Excruciating as this kind of dilemma is, it is a by-product of being an adult, free to shape one's own destiny. No parent or king, God or clergy, therapist or guru can tell Dan which decision is best for him. And who knows, once he has decided, life goes on and it's possible that other pieces of the puzzle will shift. Maybe Dan will end the relationship with Christine and then she'll decide that her priority is their relationship even more than her religion. Maybe she'll be the one to mourn. Maybe he'll choose his religion and in a few months he'll meet a wonderful partner who is open to Jewish education for the kids. Maybe he'll choose Christine and feel that the life they are making together is worth this sacrifice. Who knows how it will play out?

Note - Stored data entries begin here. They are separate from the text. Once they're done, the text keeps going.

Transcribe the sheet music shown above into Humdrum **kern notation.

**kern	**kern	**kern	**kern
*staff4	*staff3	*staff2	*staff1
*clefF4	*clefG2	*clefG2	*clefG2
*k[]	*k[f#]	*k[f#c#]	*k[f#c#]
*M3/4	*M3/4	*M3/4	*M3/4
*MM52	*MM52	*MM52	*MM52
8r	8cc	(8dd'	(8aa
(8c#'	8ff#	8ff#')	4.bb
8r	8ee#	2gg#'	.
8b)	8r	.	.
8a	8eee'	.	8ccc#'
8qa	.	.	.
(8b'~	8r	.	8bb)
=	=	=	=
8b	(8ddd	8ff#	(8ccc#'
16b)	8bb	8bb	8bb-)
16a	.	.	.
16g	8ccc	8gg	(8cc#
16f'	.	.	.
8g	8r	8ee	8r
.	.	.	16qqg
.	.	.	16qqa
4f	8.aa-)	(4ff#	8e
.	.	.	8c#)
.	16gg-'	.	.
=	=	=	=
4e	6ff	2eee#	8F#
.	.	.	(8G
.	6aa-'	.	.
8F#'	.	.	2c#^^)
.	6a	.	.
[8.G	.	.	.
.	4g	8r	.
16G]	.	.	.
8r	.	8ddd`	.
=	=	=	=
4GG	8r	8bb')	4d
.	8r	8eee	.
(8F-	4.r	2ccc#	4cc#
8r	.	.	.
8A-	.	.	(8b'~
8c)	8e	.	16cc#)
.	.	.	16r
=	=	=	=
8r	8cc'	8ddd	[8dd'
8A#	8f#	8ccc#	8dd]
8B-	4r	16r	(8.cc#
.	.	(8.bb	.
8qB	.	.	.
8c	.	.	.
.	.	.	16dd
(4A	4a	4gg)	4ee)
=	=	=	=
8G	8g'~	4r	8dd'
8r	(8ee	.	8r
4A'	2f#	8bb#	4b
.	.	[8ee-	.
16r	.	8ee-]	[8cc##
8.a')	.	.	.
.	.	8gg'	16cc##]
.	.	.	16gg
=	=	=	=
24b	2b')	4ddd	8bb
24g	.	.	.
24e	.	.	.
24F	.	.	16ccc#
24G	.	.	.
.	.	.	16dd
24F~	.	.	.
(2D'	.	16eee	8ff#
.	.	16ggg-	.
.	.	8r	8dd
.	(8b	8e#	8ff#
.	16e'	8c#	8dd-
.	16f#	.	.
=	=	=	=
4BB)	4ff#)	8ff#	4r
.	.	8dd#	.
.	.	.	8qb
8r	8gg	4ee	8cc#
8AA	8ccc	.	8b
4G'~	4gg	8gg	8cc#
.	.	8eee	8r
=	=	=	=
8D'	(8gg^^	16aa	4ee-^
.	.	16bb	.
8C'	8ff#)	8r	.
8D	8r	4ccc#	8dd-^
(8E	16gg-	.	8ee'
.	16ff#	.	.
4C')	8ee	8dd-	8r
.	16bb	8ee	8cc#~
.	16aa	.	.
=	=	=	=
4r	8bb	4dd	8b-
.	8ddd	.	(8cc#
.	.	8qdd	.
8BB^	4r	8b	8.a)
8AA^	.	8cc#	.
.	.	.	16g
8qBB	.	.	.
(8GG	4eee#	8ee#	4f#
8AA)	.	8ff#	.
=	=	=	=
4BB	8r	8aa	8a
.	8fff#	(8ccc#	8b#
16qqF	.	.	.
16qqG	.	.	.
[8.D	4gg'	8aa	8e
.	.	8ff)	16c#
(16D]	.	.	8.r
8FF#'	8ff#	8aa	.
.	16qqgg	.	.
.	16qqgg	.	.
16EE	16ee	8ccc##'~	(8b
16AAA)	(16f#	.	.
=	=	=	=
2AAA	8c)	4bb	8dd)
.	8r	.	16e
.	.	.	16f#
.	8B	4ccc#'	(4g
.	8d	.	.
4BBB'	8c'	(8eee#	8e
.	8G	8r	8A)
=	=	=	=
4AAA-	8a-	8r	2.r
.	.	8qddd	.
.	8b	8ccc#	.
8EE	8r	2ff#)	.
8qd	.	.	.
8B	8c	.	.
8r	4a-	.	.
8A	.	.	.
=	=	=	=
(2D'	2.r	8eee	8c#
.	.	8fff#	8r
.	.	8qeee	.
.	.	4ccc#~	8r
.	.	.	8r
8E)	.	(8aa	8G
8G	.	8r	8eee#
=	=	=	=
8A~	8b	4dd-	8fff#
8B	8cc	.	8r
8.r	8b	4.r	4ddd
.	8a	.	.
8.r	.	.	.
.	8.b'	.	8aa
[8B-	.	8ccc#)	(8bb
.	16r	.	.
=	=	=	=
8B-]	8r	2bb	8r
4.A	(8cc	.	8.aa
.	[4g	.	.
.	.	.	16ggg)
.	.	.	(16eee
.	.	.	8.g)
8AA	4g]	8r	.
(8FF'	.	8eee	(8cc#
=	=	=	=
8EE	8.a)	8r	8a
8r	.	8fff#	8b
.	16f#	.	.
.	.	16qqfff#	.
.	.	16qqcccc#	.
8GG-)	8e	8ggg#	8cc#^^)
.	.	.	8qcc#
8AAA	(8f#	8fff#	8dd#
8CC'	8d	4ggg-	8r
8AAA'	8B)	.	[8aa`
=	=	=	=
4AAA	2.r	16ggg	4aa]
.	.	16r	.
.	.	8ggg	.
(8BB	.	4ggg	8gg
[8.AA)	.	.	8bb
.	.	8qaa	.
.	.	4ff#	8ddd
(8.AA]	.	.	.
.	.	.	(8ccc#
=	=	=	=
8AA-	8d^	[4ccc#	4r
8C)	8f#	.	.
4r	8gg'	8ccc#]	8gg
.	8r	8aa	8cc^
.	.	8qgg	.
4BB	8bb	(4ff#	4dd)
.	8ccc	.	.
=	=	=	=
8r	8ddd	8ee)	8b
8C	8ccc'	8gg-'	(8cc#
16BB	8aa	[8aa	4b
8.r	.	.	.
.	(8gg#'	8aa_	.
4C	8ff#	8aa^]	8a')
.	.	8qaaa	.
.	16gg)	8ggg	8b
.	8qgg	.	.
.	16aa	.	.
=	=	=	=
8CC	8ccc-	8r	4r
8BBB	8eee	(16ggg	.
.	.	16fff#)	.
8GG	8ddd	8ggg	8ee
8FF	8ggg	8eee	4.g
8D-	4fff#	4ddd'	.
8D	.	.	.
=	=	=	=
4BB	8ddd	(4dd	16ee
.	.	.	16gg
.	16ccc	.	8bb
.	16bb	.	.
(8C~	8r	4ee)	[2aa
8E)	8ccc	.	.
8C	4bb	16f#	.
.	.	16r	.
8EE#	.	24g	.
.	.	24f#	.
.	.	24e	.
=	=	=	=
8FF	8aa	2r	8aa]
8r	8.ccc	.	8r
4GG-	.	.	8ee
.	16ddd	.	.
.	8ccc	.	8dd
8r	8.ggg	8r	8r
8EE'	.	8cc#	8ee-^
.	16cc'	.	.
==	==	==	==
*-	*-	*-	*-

Couples sometimes ask me whether I think one of them will resent the other for having to give something up. I think when people make their own decisions, without coercion, resentment isn't what follows. As Dan maturely makes this hard choice, owning it as his own difficult decision, I would expect joy, relief and a feeling of liberation to follow because he is living his own life with integrity. With the help of our interfaith support group, hopefully he will listen to his partner's position, clarify his own values and desires, mourn what can't be, and move on.
Every life involves choice, and every life includes joys and sorrows. Dan does not have to do it alone because we are all there to support him. But, thank God, only he can decide how to live his life. It is his choice.